Five days later no call from abroad until yesterday when I saw an email from them. They were saying I am unreachable yet I have been on all the time. I replied to them without hesitation with the same number clarifying it was the number I was using for Apple ID verification. It didn’t take long before I got a call from California. A lady’s voice was not what I was expecting but I listened on and question after question I answered her but at times asked mine too.
Sadly enough she was not a developer to answer my developer-specific questions but I couldn’t help noticing these people were having a hard time understanding my app. I explained to her that my app shows lyrics of songs composed by members of our church in different dialects. I explained to her that the songs are not copyrighted in any way so we haven’t been needing to provide such. All the same, she still asked that I send a letter from one or more representatives of our churches explaining the same and also mentioning me in them.
This morning I woke up looking for a few pastors supporting my initiative to write me a letter in their own words outlining how the songs have been composed over generations by members of our church and that the churches are using them in their worship and praise service. Also that they mention that I (Jackson Siro) took it upon myself from around 2016 to compile these songs in an app.

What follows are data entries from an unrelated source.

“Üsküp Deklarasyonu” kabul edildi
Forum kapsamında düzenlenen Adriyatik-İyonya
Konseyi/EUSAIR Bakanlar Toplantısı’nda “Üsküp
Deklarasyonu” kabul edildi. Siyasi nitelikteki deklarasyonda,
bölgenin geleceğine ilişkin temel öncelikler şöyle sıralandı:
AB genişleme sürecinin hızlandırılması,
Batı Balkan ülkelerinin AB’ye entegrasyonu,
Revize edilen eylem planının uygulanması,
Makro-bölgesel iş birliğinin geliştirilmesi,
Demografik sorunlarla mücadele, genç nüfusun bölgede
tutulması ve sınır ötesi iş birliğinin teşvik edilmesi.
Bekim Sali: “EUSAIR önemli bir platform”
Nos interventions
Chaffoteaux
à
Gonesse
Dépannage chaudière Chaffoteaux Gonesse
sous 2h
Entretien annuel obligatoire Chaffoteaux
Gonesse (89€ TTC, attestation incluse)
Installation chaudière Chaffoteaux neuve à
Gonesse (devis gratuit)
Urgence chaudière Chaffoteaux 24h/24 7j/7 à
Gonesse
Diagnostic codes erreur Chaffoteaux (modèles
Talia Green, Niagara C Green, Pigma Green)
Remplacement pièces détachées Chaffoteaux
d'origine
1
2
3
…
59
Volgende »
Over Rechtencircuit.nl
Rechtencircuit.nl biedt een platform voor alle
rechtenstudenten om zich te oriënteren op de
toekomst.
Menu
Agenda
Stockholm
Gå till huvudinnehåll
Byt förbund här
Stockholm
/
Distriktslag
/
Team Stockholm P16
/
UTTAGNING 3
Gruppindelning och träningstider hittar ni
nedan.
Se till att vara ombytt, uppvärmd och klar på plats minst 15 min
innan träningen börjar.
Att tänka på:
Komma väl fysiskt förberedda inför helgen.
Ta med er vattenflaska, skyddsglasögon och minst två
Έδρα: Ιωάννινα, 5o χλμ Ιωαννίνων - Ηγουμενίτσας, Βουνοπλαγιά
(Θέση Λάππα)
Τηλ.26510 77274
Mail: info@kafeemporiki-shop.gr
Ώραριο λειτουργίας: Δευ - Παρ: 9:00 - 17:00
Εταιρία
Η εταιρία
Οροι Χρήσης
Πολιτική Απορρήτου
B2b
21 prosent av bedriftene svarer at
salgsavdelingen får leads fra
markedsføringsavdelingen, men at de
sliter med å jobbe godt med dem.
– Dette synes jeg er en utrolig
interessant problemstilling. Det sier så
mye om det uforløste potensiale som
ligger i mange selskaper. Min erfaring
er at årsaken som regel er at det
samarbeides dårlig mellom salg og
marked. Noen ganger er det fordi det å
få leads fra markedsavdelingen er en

As we speak and in touch with quite several pastors to send me their letters/recommendations over the same so I can send it to the Apple people. At least that way they won’t reject my app on copyright issues. These people are just naive and keep thinking you are infringing on someone’s work even if it’s not copyrighted at all. Meanwhile am also finishing an update to push it together with the documents.
I tell you it’s not easy to publish apps for iOS!